Nie wieder Krieg, nie wieder Faschismus – daran hat sich für uns bis
heute nichts geändert. Es ist blanker Hohn, dass der „Kampf für das
Menschenrecht“ ausgerechnet mit der deutschen Vergangenheit
gerechtfertigt wird. Die Lehre aus dem Nationalsozialismus kann und
darf nur sein: Wir müssen alles dafür tun, dass Deutschland nie wieder
Krieg führt!

„Die Vernichtung des Nazismus mit seinen Wurzeln ist unsere Losung.

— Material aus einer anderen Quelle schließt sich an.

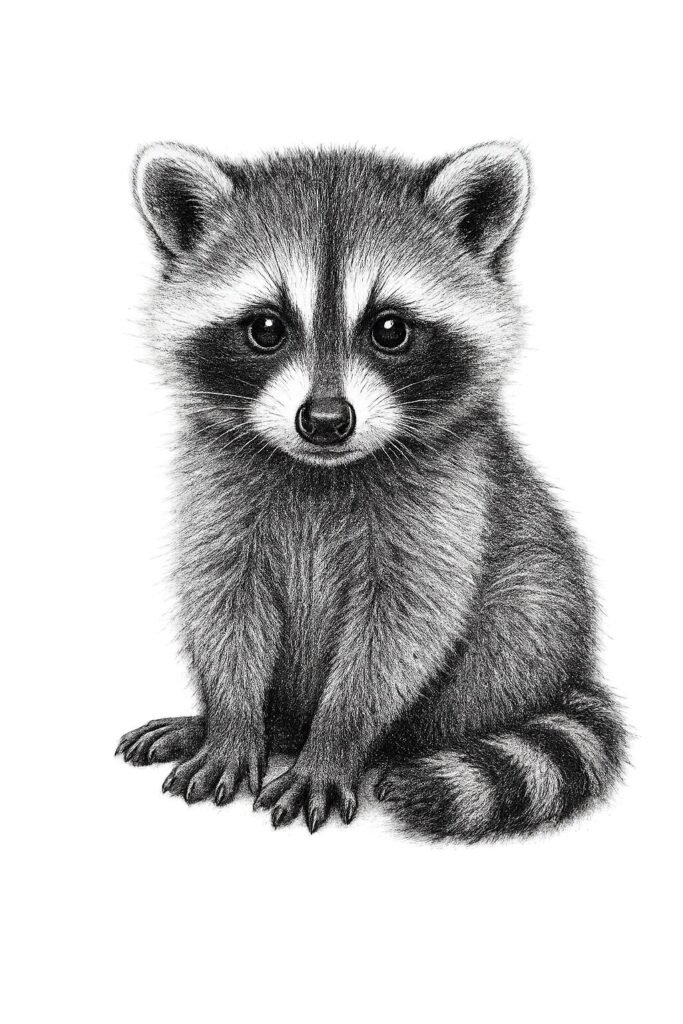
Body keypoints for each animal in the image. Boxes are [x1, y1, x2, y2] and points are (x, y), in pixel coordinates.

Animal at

Der Aufbau einer neuen Welt des Friedens und der Freiheit ist unser Ziel“

Auch 65 Jahre nach Kriegsende hat der Schwur der Überlebenden von
Buchenwald für uns nichts an Richtigkeit verloren. Genau deshalb müssen
wir den Nazis auch am 13. Februar in Dresden in aller Entschlossenheit
entgegentreten. Unser Gedenken richtet sich jedoch nicht auf den 13.
Februar. Die Bombardierung deutscher Städte durch die Alliierten war
Folge von nationalsozialistischer Gewaltherrschaft und deutschem
Vernichtungskrieg. Deswegen gedenken wir zum Beispiel am 27. Januar,
dem Tag der Befreiung von Auschwitz, der Opfer des Nationalsozialismus.
Darüber hinaus jährt sich am 8. Mai 2010 die Befreiung vom
Nationalsozialismus zum 65. Mal. Diese Daten sind mehr als bloße
historische Ereignisse. Hier besteht eine der letzten Möglichkeiten,
mit Überlebenden des Nationalsozialismus, mit aktiven GegnerInnen und
WiderstandskämpferInnen zusammenzukommen. Der Kampf gegen den
Faschismus ist nicht abgewickelt, der Nationalsozialismus nicht zu Ende
aufgearbeitet, als dass die Lehre aus der Vergangenheit nun einem neuen
deutschen Selbstbewusstsein dienen könne. Die Verantwortung gegenüber
den Opfern des Nationalsozialismus mahnt uns zum Widerstand gegen
Rassismus, Antisemitismus, Nationalismus und Militarismus.
Wir wissen, dass wir rechte Propaganda nur stoppen können, wenn wir
eine die gesamte Gesellschaft durchdringende, offene Auseinandersetzung
über die zu Grunde liegenden Werte und Ideologien führen. Wir wissen
aber auch, dass wir uns erfolgreich den Nazis entgegenstellen können,
wenn wir dies gemeinsam tun.

Gemeinsam blockieren!
In den vergangenen Jahren hat es immer Proteste gegen den Naziaufmarsch
in Dresden gegeben. Trotzdem konnte es bislang nicht gelingen, dem
Naziaufmarsch wirksam etwas entgegen zu setzen. Im letzten Jahr
beteiligten sich 4000 AntifaschistInnen an einer Demonstration unter
dem Motto „No pasarán!“. Doch auch hier zeigte sich, dass Polizei und
Ordnungsbehörde alles daran setzen, linken antifaschistischen Protest
zu verhindern und abzudrängen.
Dem setzen wir 2010 unseren vielfältigen Widerstand entgegen. Es ist
gerade eine solche Vielfalt an Aktionsformen – nicht gegen-, sondern
miteinander –, die gegen den Aufmarsch etwas ausrichten kann. Dafür
brauchen wir ein starkes breites Bündnis all derer, die mit uns
zusammen den Naziaufmarsch in Dresden blockieren!

Dem Naziaufmarsch am 13. Februar entschlossen entgegentreten – gemeinsam blockieren!

No pasarán – sie kommen nicht durch!